Paul George

The difference between the Chicago Bulls and the Indiana Pacers at this moment can be seen in more than just the chasm between the team’s leading stars, Paul George and Derrick Rose. In the 97-80 win for the only remaining undefeated team in the league, the supporting cast around the two players was the deciding factor.

Rose did score 17 points as the tries once more to find rhythm and consistency in a struggling offense. But he shot only 6-of-15 from the field, turning the ball over 4 times, finishing with only two assists. He’s shooting only 31.3% from the field during his early comeback attempt, turning the ball over 5.3 times a game. He was one of the few not completely stifled by the Indiana defense (Luol Deng scored 17 points), but his play on both ends of the floor was a leading example of just how far the distance is for the Bulls before they become legitimate contenders in the East again.

Everything the Pacers do begins with defense, as they limited Chicago to only 18 points in the fourth quarter, not to mention an awful 35.6% from the field through the whole game. Paul George was the team’s top scorer with 21 points, but he was only 6-of-19 from the field, and most of the credit from being so dominant against a team that’s supposedly very similar in plenty of aspects has to go to David West and Roy Hibbert.

Roy Hibbert

Early in the season, it look like Hibbert is embracing his role as a defensive anchor, maybe still angry about not being taken into consideration in last year’s vote for Defensive player of the year. He grabbed 10 rebounds, had 5 blocks and most importantly kept the Bulls on only 14 points in the paint. David West was efficient on both ends of the floor, as usual, with 17 points and 13 rebounds, helping stifle the Bulls’ frontcourt. Boozer and Noah combined to score only 10 points on 3-of-12 from the field, allowing 17 offensive rebounds for the Pacers.

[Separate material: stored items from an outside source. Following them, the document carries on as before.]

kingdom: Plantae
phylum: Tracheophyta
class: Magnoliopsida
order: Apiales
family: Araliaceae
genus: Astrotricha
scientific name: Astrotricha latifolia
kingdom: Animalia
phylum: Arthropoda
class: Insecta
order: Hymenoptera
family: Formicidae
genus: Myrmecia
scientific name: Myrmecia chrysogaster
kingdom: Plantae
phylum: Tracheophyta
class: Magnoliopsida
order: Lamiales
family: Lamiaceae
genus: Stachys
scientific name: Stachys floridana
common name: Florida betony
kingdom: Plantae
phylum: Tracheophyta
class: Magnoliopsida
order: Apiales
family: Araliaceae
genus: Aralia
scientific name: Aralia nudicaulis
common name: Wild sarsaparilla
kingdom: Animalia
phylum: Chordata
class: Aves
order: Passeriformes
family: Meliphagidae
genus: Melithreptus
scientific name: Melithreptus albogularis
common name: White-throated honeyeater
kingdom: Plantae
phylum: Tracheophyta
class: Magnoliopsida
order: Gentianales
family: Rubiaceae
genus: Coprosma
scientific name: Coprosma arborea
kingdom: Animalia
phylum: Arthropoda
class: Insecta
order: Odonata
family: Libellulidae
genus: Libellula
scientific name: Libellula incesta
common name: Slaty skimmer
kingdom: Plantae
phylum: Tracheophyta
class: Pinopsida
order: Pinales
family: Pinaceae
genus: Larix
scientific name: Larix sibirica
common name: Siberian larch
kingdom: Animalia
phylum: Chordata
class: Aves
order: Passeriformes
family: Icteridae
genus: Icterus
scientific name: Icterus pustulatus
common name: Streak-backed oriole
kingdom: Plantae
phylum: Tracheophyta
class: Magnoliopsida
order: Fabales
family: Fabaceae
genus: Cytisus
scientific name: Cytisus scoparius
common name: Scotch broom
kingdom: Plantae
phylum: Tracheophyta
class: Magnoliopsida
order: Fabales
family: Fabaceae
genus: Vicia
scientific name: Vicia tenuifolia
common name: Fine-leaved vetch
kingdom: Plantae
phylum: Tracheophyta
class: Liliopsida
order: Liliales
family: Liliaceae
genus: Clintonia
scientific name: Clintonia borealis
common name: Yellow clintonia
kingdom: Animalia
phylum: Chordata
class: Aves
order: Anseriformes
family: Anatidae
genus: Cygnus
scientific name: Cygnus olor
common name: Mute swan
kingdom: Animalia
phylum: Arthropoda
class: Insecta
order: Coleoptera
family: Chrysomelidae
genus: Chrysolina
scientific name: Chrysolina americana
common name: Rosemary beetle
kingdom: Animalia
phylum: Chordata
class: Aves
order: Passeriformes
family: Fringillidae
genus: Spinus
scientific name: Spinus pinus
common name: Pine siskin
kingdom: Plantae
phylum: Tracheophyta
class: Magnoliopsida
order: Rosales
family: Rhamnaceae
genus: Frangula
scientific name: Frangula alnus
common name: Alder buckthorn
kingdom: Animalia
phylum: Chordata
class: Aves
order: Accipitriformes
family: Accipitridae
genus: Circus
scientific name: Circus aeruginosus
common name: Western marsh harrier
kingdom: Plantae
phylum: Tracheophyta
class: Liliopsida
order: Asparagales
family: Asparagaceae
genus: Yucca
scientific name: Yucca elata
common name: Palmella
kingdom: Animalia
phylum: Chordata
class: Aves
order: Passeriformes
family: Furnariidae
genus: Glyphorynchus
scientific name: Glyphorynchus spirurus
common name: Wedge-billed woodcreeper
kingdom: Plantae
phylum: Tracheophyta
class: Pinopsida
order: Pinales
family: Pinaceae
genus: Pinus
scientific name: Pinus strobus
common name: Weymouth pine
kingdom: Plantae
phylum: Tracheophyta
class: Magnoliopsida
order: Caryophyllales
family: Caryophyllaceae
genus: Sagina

Indiana gave up young players during the offseason to get themselves a proven point creator from the bench. It’s been a quiet start to the season for Luis Scola, but his 12 points in 16 minutes, including 8 coming in the fourth quarter, sparked the Indiana run that finished the game off as the Bulls’ completely fell apart in the fourth quarter. Chicago lost on a 11-30 run the Pacers went on in the fourth quarter, while the Bulls hit only 11 field goals during the entire second half. There’s no movement, no spacing and from a certain point, no hope that it’ll get better during the game.

Right now, Indiana are playing like the best team in the NBA, even without the injured George Hill. Paul George can afford to have wasteful nights on offense with the kind of defense he’s a big part of. For the Bulls, there are problems on both ends of the floor early in the season, as it seems Tom Thibodeau is starting once again from scratch in teaching this team the defense that has been the bread and butter for the last three years. Hopefully, their Derrick Rose-led offense will pick up soon enough as well.